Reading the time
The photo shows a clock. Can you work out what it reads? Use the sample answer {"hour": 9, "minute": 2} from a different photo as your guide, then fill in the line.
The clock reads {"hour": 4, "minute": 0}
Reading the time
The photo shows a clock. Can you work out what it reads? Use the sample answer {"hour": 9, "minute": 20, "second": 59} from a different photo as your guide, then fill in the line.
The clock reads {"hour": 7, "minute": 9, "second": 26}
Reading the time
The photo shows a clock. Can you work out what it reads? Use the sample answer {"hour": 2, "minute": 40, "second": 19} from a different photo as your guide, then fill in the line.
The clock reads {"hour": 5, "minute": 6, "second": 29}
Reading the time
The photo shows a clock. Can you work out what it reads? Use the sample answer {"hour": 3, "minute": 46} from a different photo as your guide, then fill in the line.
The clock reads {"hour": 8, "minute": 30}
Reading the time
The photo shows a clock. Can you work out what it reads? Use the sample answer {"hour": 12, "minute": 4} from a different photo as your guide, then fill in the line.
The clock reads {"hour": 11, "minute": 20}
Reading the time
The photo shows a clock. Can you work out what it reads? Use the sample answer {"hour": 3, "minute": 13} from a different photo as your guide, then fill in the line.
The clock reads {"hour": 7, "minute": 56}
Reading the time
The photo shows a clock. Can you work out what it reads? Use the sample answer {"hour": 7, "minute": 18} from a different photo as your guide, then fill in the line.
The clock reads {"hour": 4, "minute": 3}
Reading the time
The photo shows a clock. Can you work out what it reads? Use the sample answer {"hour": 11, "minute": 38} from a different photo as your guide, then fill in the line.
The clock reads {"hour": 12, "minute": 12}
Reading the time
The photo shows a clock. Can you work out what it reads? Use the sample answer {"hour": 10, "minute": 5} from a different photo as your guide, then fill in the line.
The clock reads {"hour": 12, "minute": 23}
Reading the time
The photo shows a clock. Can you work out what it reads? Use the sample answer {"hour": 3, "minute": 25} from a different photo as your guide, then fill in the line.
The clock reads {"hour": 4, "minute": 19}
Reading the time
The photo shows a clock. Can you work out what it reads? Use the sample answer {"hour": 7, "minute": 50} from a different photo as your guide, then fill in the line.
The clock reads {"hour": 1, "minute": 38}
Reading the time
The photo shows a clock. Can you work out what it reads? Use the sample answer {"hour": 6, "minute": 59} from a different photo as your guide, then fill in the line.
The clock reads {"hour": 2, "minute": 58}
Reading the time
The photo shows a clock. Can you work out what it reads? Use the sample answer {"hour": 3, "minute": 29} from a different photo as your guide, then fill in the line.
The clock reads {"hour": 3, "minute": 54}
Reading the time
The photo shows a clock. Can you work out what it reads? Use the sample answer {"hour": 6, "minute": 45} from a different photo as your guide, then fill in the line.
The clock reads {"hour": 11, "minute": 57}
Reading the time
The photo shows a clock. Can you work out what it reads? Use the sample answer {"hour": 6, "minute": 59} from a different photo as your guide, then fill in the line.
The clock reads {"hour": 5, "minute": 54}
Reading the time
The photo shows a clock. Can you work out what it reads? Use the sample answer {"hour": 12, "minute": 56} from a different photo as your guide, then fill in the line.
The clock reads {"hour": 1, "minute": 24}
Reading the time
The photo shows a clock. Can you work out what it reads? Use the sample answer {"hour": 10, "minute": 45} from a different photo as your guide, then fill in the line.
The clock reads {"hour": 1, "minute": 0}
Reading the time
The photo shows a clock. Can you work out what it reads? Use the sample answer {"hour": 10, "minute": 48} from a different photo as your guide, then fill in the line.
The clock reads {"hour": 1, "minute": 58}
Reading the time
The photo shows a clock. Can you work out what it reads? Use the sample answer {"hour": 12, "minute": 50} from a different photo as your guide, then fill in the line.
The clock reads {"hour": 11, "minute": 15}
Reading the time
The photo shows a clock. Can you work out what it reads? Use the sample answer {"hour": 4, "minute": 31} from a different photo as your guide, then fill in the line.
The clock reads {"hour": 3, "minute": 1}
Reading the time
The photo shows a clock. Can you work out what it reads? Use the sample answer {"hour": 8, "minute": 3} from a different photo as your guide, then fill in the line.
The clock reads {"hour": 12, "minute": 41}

> **EXERCISE REQUIREMENTS**
Locate every one of the lines above that contains the string "second", and copy each of those lines in full.

> **TASK SOLUTION**
The photo shows a clock. Can you work out what it reads? Use the sample answer {"hour": 9, "minute": 20, "second": 59} from a different photo as your guide, then fill in the line.
The clock reads {"hour": 7, "minute": 9, "second": 26}
The photo shows a clock. Can you work out what it reads? Use the sample answer {"hour": 2, "minute": 40, "second": 19} from a different photo as your guide, then fill in the line.
The clock reads {"hour": 5, "minute": 6, "second": 29}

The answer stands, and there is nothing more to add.